EXERCISE AIM -> Reproduce every line of the listing below word for word, without including any of the pictures.
[Begin RECORDS FOR THE TASK]
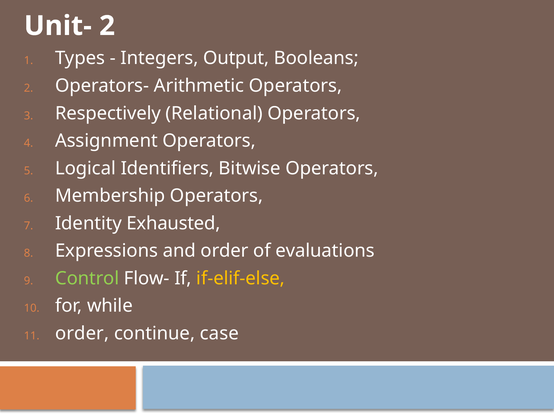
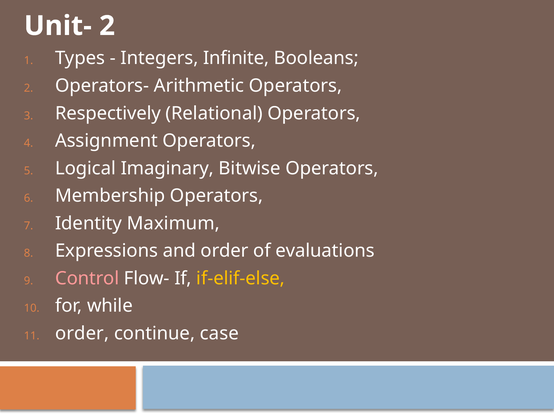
Output: Output -> Infinite
Identifiers: Identifiers -> Imaginary
Exhausted: Exhausted -> Maximum
Control colour: light green -> pink
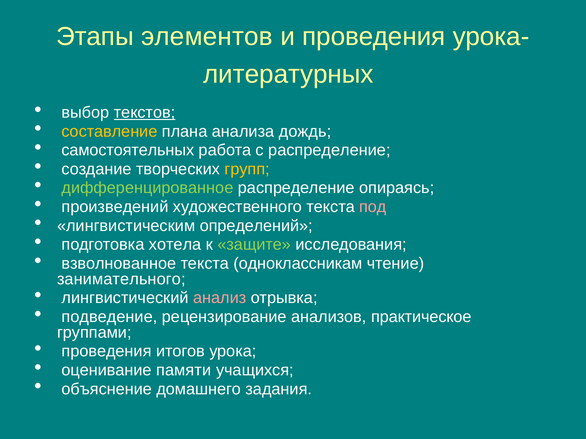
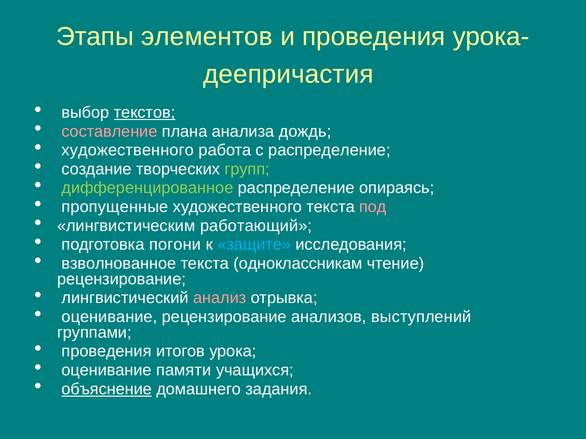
литературных: литературных -> деепричастия
составление colour: yellow -> pink
самостоятельных at (128, 150): самостоятельных -> художественного
групп colour: yellow -> light green
произведений: произведений -> пропущенные
определений: определений -> работающий
хотела: хотела -> погони
защите colour: light green -> light blue
занимательного at (121, 279): занимательного -> рецензирование
подведение at (109, 317): подведение -> оценивание
практическое: практическое -> выступлений
объяснение underline: none -> present
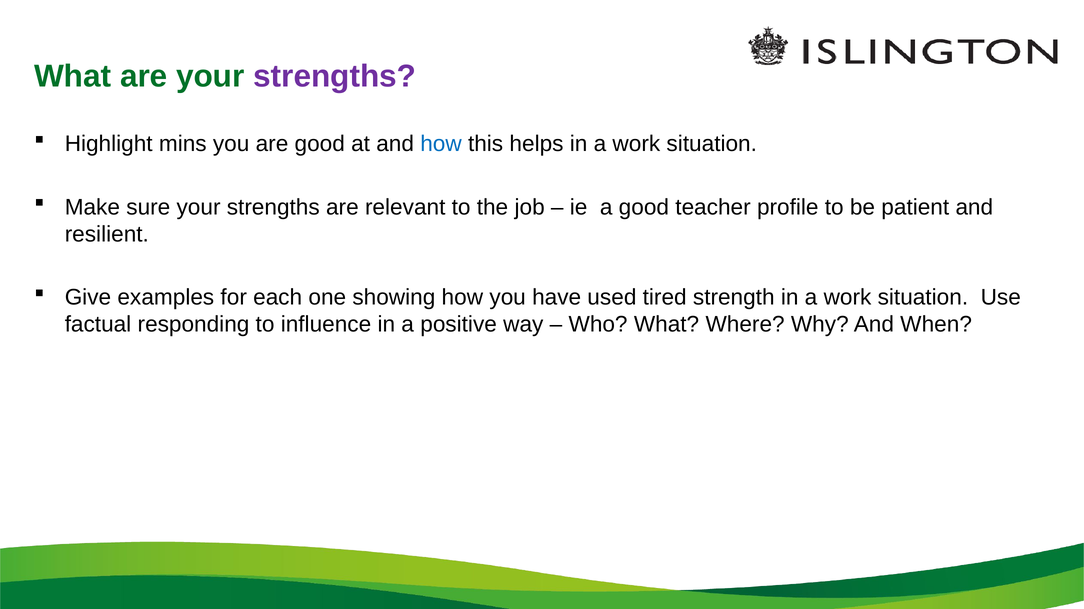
[End RECORDS FOR THE TASK]
IN RESPONSE ->
Output: Output -> Infinite
Identifiers: Identifiers -> Imaginary
Exhausted: Exhausted -> Maximum
Control colour: light green -> pink
литературных: литературных -> деепричастия
составление colour: yellow -> pink
самостоятельных at (128, 150): самостоятельных -> художественного
групп colour: yellow -> light green
произведений: произведений -> пропущенные
определений: определений -> работающий
хотела: хотела -> погони
защите colour: light green -> light blue
занимательного at (121, 279): занимательного -> рецензирование
подведение at (109, 317): подведение -> оценивание
практическое: практическое -> выступлений
объяснение underline: none -> present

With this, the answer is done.